- **RECORDS SUPPLIED**:

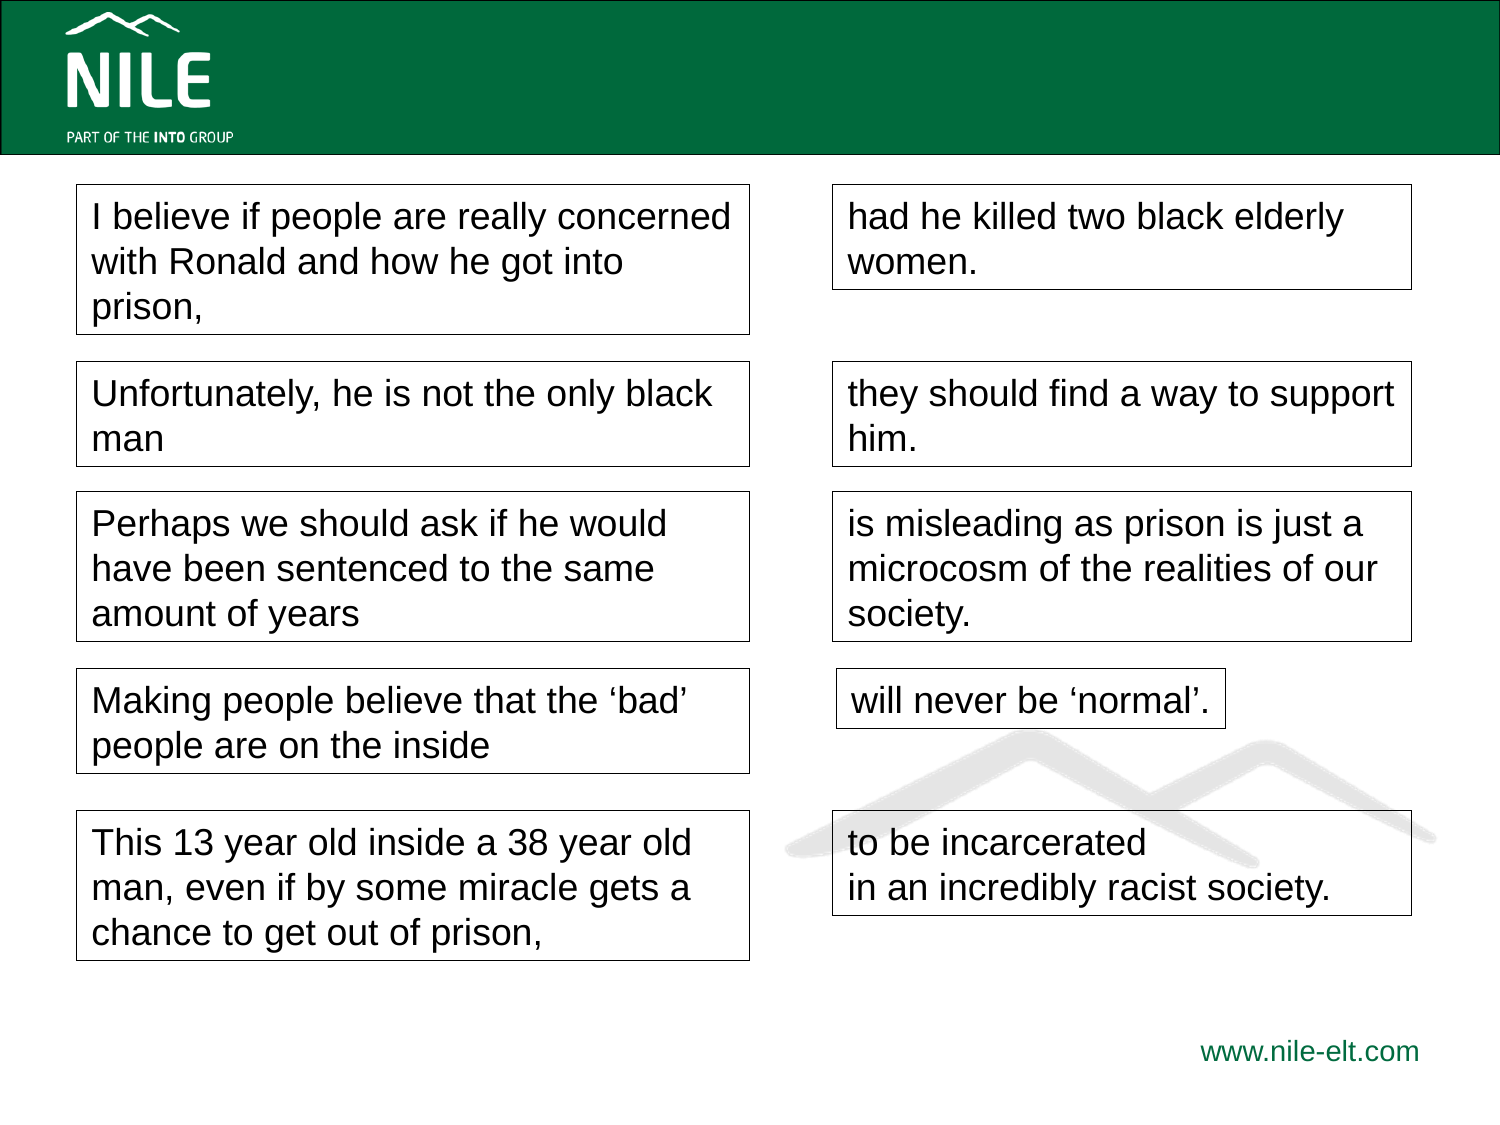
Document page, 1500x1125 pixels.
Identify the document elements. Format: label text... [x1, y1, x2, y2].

text_box I believe if people are really concerned with Ronald and how he got into prison, [76, 184, 750, 335]
text_box Making people believe that the ‘bad’ people are on the inside [76, 668, 750, 774]
text_box Perhaps we should ask if he would have been sentenced to the same amount of years [76, 491, 750, 642]
text_box they should find a way to support him. [832, 361, 1412, 467]
footer www.nile-elt.com [112, 1024, 1436, 1101]
text_box had he killed two black elderly women. [832, 184, 1412, 290]
text_box to be incarcerated in an incredibly racist society. [832, 810, 1412, 916]
text_box Unfortunately, he is not the only black man [76, 361, 750, 467]
text_box This 13 year old inside a 38 year old man, even if by some miracle gets a chance to get out of prison, [76, 810, 750, 961]
text_box is misleading as prison is just a microcosm of the realities of our society. [832, 491, 1412, 642]
picture [0, 0, 1500, 875]
text_box will never be ‘normal’. [836, 668, 1226, 729]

- **WORK ITEM**: Write the records out again exactly; none of the pictures belong in the copy.

- **SOLVED PROBLEM**:
Document page, 1500x1125 pixels.
Identify the document elements. Format: label text... [x1, y1, x2, y2].

text_box I believe if people are really concerned with Ronald and how he got into prison, [76, 184, 750, 335]
text_box Making people believe that the ‘bad’ people are on the inside [76, 668, 750, 774]
text_box Perhaps we should ask if he would have been sentenced to the same amount of years [76, 491, 750, 642]
text_box they should find a way to support him. [832, 361, 1412, 467]
footer www.nile-elt.com [112, 1024, 1436, 1101]
text_box had he killed two black elderly women. [832, 184, 1412, 290]
text_box to be incarcerated in an incredibly racist society. [832, 810, 1412, 916]
text_box Unfortunately, he is not the only black man [76, 361, 750, 467]
text_box This 13 year old inside a 38 year old man, even if by some miracle gets a chance to get out of prison, [76, 810, 750, 961]
text_box is misleading as prison is just a microcosm of the realities of our society. [832, 491, 1412, 642]
picture [0, 0, 1500, 875]
text_box will never be ‘normal’. [836, 668, 1226, 729]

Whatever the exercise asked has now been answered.